The ACC initiated the investigation last November after former Walvis Bay Urban constituency councillor Knowledge Ipinge laid a charge against the municipality due to the discrepancies in the project, and the alleged missing millions.
As a result, the municipality’s CEO Muronga Haingura, general manager Agostinho Victor, manager of housing and properties Jack Manale, as well as property clerk Connie Summers were suspended from their
A document circulated this week on social media indicated that the ACC requested documentation for at least 49 of the 940 houses that were built under the project, as well as the title deeds of such houses.
“The ACC is investigating alleged corrupt practices with regard to the above subject matter. ACC would like to request your deeds registry office to provide the commission with all the documents (if any) that were provided for the registrations. Also, the title deeds and deeds of transfer in respect of the properties situated at Walvis Bay,” ACC acting director general Paulus Noa wrote in a letter dated 7 April.
According to the ACC letter, some of these houses are in Narraville and Kuisebmond.
Nghituwamhata yesterday also told New Era that the ACC has received some of the documents already.
“Yes, we have received some of the documents. They are coming through slowly but surely,” she explained.
She added that due to the circulation of the list, some home owners have out of their own will also submitted their documents, as well as given statements to the ACC.
It is also alleged that some of the recipients of the houses are relatives of some of the suspended officials as well as at least one councillor who served during the construction and allocation of these houses.

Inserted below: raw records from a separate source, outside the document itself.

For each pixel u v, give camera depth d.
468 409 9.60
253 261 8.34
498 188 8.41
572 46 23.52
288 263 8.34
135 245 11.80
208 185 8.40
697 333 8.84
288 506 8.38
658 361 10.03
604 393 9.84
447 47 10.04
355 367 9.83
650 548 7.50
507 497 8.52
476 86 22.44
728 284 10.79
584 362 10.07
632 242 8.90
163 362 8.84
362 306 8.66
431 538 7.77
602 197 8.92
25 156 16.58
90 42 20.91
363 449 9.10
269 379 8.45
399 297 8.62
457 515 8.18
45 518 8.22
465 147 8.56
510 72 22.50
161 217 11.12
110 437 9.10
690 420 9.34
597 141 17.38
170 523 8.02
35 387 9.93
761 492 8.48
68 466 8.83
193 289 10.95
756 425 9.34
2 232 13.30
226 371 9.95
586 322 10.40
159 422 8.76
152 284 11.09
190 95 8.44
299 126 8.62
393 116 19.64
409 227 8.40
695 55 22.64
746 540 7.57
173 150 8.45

However, Nghituwamhata said only the investigation will determine the outcome, as well as any steps that will be taken afterwards.

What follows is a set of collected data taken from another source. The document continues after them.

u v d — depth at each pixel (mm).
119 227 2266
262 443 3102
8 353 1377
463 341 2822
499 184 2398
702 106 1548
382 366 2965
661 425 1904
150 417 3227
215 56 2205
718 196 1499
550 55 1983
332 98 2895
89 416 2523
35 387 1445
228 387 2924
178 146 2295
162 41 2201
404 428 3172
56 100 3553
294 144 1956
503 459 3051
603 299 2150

“At this stage, we don’t want to say anything, and will wait for the investigations to be concluded,” she added.
Ipinge yesterday said that he is indeed happy that the ACC is making progress in the case.
“My activism is driven by principle and integrity, and I have been consistent for what I stand for. The community’s wellbeing is very close to my heart,” he observed.
As for the investigation, he said it should go as widely as possible so as to root out corruption within society.
“People should be held accountable, and we are aware that the housing list was tampered with. We submitted a list with 9 700 names, but I can confirm that only about seven of those people were awarded houses,” Ipinge explained.
He added that N$230 million was paid by the municipality to contractors who built the houses for the applicants with whom the municipality signed deeds of sale.
However, N$24 million has been registered in the homeowners’ names, but the money never reached the municipality’s bank accounts.